▶ [WHAT YOU WILL DO]
**a.** How would you say this sentence from the book description below about the port and city of Londonderry in French: "This book tells the continuing story of a city that has frequently re-invented its economic structures."?
**b.** Can you pick up the book description below about the port and city of Londonderry and carry it on from its last sentence?

▶ [TEXT UNDER STUDY]
Atlantic gateway

The port and city of Londonderry since 1700


Robert Gavin, William P. Kelly & Dolores O'Reilly

Hardback €49.50
Catalogue Price: €55.00
ISBN: 978-1-84682-146-2
July 2009. 440pp; colour ills.

This study takes a fresh look at the economic role of North West Ireland and the port and city of Derry. It sees the region as prospering from exchanges of labour and goods across the mercantilist North Atlantic, shifting radically in the early nineteenth century from rural linen and other industries to prosper again from urban, steam-powered industry and transport of perishable food products, pioneering scientific distilling, screw steamship construction, factory-based clothing manufacture and light-railway transport of goods and passengers, selling goods widely in open markets across Ireland and abroad.

Prosperity ended with partition that ushered in a new economic era and doubly peripheralized the North West once interventionist states installed multiple barriers across its previously integrated economy. The battle of the Atlantic brought Derry briefly centre stage, but the wartime command economy put Derry last in line while massive emigration left thousands on dole queues. Plans to rescue Derry¹s obsolescent economic structures came too late and the city sank into a deep economic, social and political crisis. Recovery was led by community initiatives and action backed by increasing, chiefly American, industrial investment, European assistance, a few government initiatives and a revival of local business confidence. This book tells the continuing story of a city that has frequently re-invented its economic structures.

▶ [DATASET RECORDS]
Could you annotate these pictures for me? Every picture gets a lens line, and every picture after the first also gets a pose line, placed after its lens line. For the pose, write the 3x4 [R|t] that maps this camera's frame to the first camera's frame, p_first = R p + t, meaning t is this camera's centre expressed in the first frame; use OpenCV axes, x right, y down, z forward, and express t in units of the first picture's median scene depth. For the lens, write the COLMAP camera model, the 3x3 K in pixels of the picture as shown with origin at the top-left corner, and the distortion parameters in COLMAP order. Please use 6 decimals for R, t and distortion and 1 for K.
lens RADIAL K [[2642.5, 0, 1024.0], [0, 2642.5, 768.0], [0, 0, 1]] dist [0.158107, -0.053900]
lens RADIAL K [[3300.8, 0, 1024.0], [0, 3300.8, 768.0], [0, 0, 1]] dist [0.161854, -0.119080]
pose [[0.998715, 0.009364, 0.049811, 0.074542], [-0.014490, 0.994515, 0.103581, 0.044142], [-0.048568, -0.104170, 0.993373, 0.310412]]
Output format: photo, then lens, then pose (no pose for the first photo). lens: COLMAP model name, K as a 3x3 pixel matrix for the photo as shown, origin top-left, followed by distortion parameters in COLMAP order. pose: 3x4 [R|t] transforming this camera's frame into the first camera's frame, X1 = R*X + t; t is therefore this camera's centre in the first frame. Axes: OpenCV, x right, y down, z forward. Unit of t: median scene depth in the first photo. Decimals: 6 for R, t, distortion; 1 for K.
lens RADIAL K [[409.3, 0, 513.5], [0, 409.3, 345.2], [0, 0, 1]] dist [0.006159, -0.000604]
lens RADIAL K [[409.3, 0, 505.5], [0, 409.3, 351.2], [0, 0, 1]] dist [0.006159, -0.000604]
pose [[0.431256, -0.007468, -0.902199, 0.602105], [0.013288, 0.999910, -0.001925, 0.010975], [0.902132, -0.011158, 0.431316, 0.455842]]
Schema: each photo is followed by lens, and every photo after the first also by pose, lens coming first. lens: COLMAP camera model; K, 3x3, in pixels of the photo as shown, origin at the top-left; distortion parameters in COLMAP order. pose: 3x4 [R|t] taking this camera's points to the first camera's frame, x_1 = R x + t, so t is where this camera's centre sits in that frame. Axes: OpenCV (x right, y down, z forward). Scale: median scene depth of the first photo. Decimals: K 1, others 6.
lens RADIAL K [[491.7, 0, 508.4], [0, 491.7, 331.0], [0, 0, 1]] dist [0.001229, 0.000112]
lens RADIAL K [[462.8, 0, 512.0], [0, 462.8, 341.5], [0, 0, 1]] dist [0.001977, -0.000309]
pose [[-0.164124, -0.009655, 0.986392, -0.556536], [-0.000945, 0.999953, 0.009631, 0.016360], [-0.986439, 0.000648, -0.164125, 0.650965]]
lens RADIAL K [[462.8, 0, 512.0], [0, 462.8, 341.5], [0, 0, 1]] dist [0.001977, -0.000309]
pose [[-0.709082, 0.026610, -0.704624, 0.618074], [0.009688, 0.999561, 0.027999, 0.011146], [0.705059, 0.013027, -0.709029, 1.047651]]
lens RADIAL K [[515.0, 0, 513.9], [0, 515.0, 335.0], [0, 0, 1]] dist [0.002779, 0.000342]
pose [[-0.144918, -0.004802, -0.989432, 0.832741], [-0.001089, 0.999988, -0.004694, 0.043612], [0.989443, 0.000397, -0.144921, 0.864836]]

▶ [ANSWERS FOR EACH ITEM]
**a.** Ce livre raconte l'histoire toujours en cours d'une ville qui a souvent réinventé ses structures économiques.

**b.**
Four Courts Press have published a number of books in the Ulster & Scotland series in association with the Institute of Ulster Scots Studies, University of Ulster.

Robert Gavin is emeritus professor, University of Ulster, and formerly provost of Magee College. William P. Kelly is lecturer in history, University of Ulster, Magee Campus. Dolores O'Reilly is head of the Department of International Business, University of Ulster.